Records shown ▸
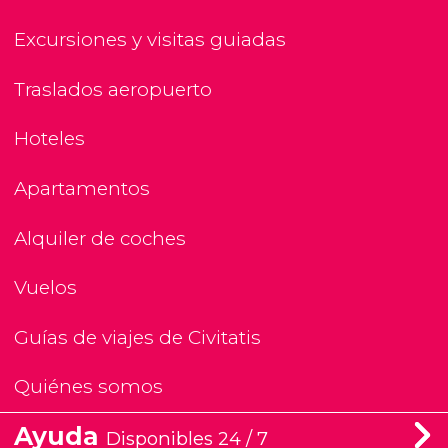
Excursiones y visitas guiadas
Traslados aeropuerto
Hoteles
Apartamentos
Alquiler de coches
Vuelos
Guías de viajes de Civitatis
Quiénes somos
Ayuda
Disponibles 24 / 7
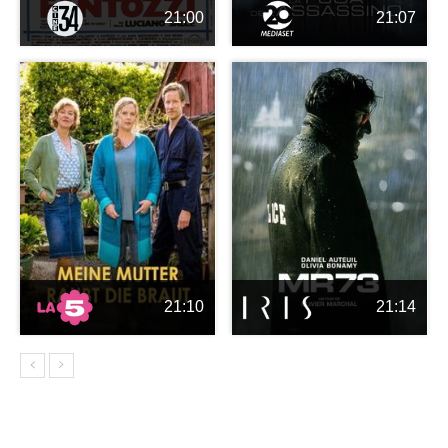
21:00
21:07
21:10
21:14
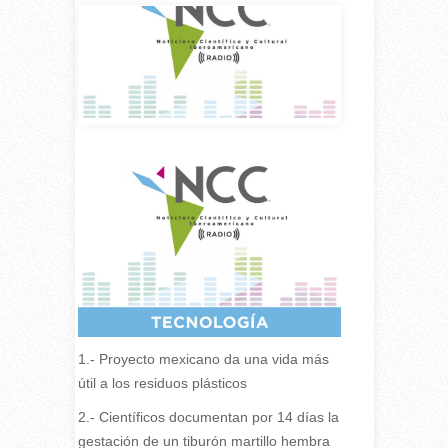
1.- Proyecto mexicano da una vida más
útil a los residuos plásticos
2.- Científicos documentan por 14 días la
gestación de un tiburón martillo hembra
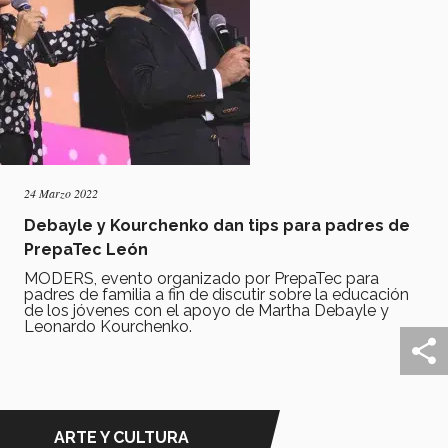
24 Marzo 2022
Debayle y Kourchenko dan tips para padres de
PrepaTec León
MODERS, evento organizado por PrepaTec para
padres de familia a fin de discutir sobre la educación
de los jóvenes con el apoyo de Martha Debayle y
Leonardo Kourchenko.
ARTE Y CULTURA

Exercise directions ▸
Rewrite the lines from the one with "24 Marzo 2022" through the end of the records, substituting "encuentro" for "evento" and changing nothing else.

Answer space ▸
24 Marzo 2022
Debayle y Kourchenko dan tips para padres de
PrepaTec León
MODERS, encuentro organizado por PrepaTec para
padres de familia a fin de discutir sobre la educación
de los jóvenes con el apoyo de Martha Debayle y
Leonardo Kourchenko.
ARTE Y CULTURA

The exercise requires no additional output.